SOURCE EXTRACT →
Steven offers a vague and general argument that his constitutional right to freedom of religion precludes an award of major decision-making for "religious upbringing" to Christine. He offers no authority other than the partial name of a case. Constitutional arguments that have not been adequately briefed need not be addressed on appeal. We decline to address his freedom of religion argument. Award of Tax Exemptions. Steven challenges the trial court's award of tax exemptions for both children to Christine arguing that the trial court exceeded the relief requested by Christine in her petition for dissolution. But Steven has not provided the petition for dissolution as part of the record on appeal. Because he failed to provide an adequate record on appeal, his challenge fails. Continuing Restraining Order. Steven challenges the continuing restraining order contained in the June 24, 2008 decree of dissolution as well as the July 14, 2008 "Amended Findings." He argues that he did not receive a copy of the proposed decree drafted by the attorney for the CASA, he did not receive any notice that the trial court was going to revisit the June 12 findings of fact and there were no hearings on the presentation of the final decree or on the amendment of the findings. The CASA has not responded to this appeal. Christine, who is represented by an attorney on the appeal, does not dispute Steven's assertion that he was not provided with a copy of the proposed decree and that there were no hearings on the entry of the decree or the amended finding. She argues that Steven had notice that a restraining order was at issue in the case and that it was within the discretion of the trial court to impose the restraining order and to correct any clerical errors in the June 12 findings.

City of Spokane v. Taxpayers of Spokane, 111 Wn.2d 91, 96, 758 P.2d 480 (1988); State v. Davis, 53 Wn. App. 502, 506, 768 P.2d 499 (1989).

We note that an express restriction upon a father's ability to provide religious teaching to his children implicates freedom of religion, but merely granting the mother sole decision-making authority is reviewed for an abuse of discretion. In re Marriage of Jensen-Branch, 78 Wn. App. 482, 490, 899 P.2d 803 (1995).

There is a due process concern when a party does not have reasonable notice of and opportunity to address an issue that is before the trial court. Once a final judgment has been entered, the amendment of findings of fact is limited to clerical errors, such as an unintended finding as revealed by the trial court's oral ruling.

In re Marriage of Leslie, 112 Wn.2d 612, 617, 772 P.2d 1013 (1989).

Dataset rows
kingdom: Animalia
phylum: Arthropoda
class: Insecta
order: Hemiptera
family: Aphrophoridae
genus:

OBJECTIVES →
- 1) Using the appellate opinion excerpt, answer the following:
(a) What document did Steven fail to provide as part of the record on appeal regarding the tax exemptions?
(b) On what date was the decree of dissolution containing the continuing restraining order entered?
(c) What standard of review applies when a court merely grants the mother sole decision-making authority?
- 2) List every case citation that appears in the appellate opinion excerpt.

ANSWERS BELOW →
- 1)
(a) The petition for dissolution.
(b) June 24, 2008.
(c) Abuse of discretion.

- 2)
- City of Spokane v. Taxpayers of Spokane, 111 Wn.2d 91, 96, 758 P.2d 480 (1988)
- State v. Davis, 53 Wn. App. 502, 506, 768 P.2d 499 (1989)
- In re Marriage of Jensen-Branch, 78 Wn. App. 482, 490, 899 P.2d 803 (1995)
- In re Marriage of Leslie, 112 Wn.2d 612, 617, 772 P.2d 1013 (1989)